(Stored data entries)
******

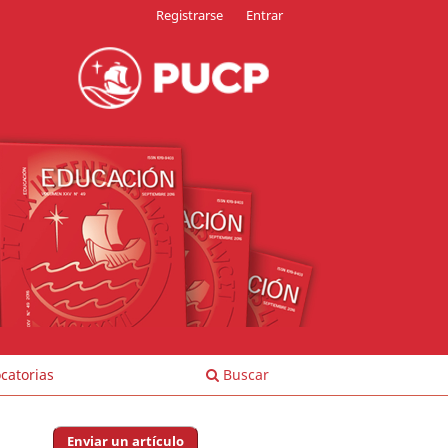
Registrarse
Entrar
catorias
Buscar
Enviar un artículo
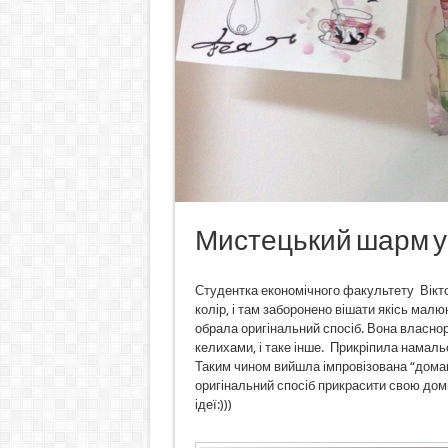
Мистецький шарм у 
Студентка економічного факультету Вікторі
колір, і там заборонено вішати якісь мал
обрала оригінальний спосіб. Вона власно
келихами, і таке інше. Прикріпила намаль
Таким чином вийшла імпровізована “домаш
оригінальний спосіб прикрасити свою домі
ідеї:)))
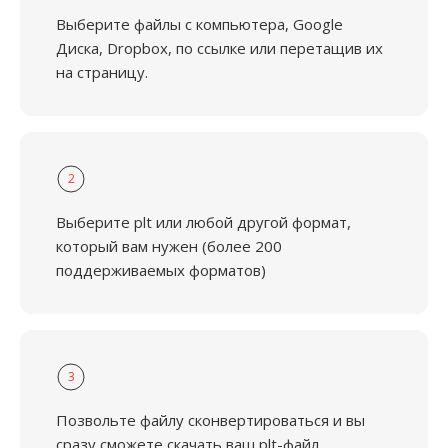
Выберите файлы с компьютера, Google
Диска, Dropbox, по ссылке или перетащив их
на страницу.
2
Выберите plt или любой другой формат,
который вам нужен (более 200
поддерживаемых форматов)
3
Позвольте файлу сконвертироваться и вы
сразу сможете скачать ваш plt-файл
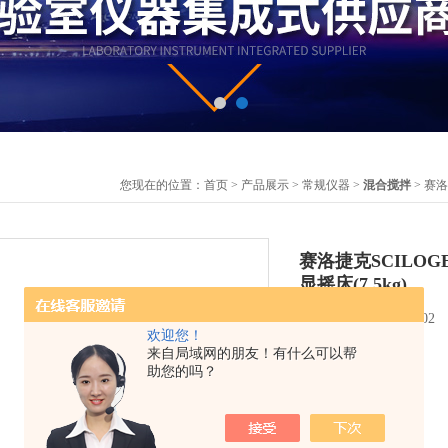
您现在的位置：
首页
>
产品展示
>
常规仪器
>
混合搅拌
> 赛洛捷
赛洛捷克SCILOGEX
显摇床(7.5kg)
更新时间：2026-03-02
欢迎您！
简要描述：
来自局域网的朋友！有什么可以帮
助您的吗？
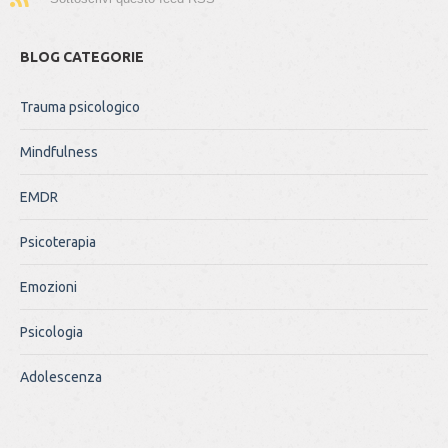
BLOG CATEGORIE
Trauma psicologico
Mindfulness
EMDR
Psicoterapia
Emozioni
Psicologia
Adolescenza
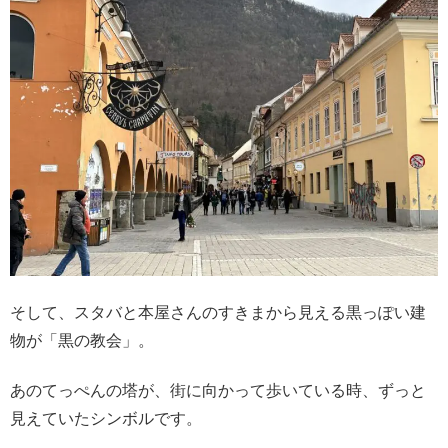
そして、スタバと本屋さんのすきまから見える黒っぽい建
物が「黒の教会」。
あのてっぺんの塔が、街に向かって歩いている時、ずっと
見えていたシンボルです。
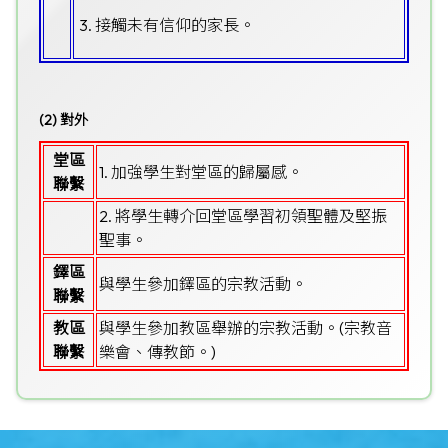
3. 接觸未有信仰的家長。
(2) 對外
堂區
1. 加強學生對堂區的歸屬感。
聯繫
2. 將學生轉介回堂區學習初領聖體及堅振
聖事。
鐸區
與學生參加鐸區的宗教活動。
聯繫
教區
與學生參加教區舉辦的宗教活動。(宗教音
聯繫
樂會、傳教節。)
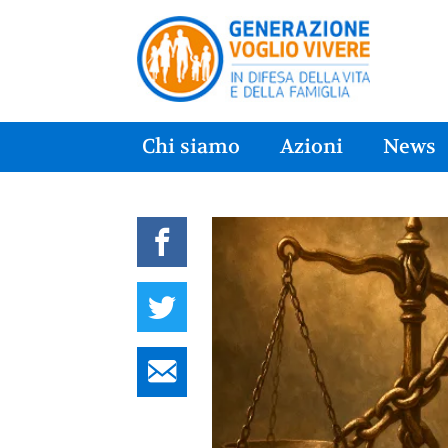
Chi siamo
Azioni
News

******

Convert every line of the records above into a JSON list of strings, one string per line, with blank lines skipped. Leave out the pictures.

_Response area:_
[
  "Registrarse",
  "Entrar",
  "catorias",
  "Buscar",
  "Enviar un artículo",
  "Мистецький шарм у ",
  "Студентка економічного факультету Вікторі",
  "колір, і там заборонено вішати якісь мал",
  "обрала оригінальний спосіб. Вона власно",
  "келихами, і таке інше. Прикріпила намаль",
  "Таким чином вийшла імпровізована “домаш",
  "оригінальний спосіб прикрасити свою домі",
  "ідеї:)))",
  "Выберите файлы с компьютера, Google",
  "Диска, Dropbox, по ссылке или перетащив их",
  "на страницу.",
  "2",
  "Выберите plt или любой другой формат,",
  "который вам нужен (более 200",
  "поддерживаемых форматов)",
  "3",
  "Позвольте файлу сконвертироваться и вы",
  "сразу сможете скачать ваш plt-файл",
  "您现在的位置：",
  "首页",
  ">",
  "产品展示",
  ">",
  "常规仪器",
  ">",
  "混合搅拌",
  "> 赛洛捷",
  "赛洛捷克SCILOGEX",
  "显摇床(7.5kg)",
  "更新时间：2026-03-02",
  "欢迎您！",
  "简要描述：",
  "来自局域网的朋友！有什么可以帮",
  "助您的吗？",
  "BLOG CATEGORIE",
  "Trauma psicologico",
  "Mindfulness",
  "EMDR",
  "Psicoterapia",
  "Emozioni",
  "Psicologia",
  "Adolescenza",
  "そして、スタバと本屋さんのすきまから見える黒っぽい建",
  "物が「黒の教会」。",
  "あのてっぺんの塔が、街に向かって歩いている時、ずっと",
  "見えていたシンボルです。",
  "3. 接觸未有信仰的家長。",
  "(2) 對外",
  "堂區",
  "1. 加強學生對堂區的歸屬感。",
  "聯繫",
  "2. 將學生轉介回堂區學習初領聖體及堅振",
  "聖事。",
  "鐸區",
  "與學生參加鐸區的宗教活動。",
  "聯繫",
  "教區",
  "與學生參加教區舉辦的宗教活動。(宗教音",
  "聯繫",
  "樂會、傳教節。)",
  "Chi siamo",
  "Azioni",
  "News"
]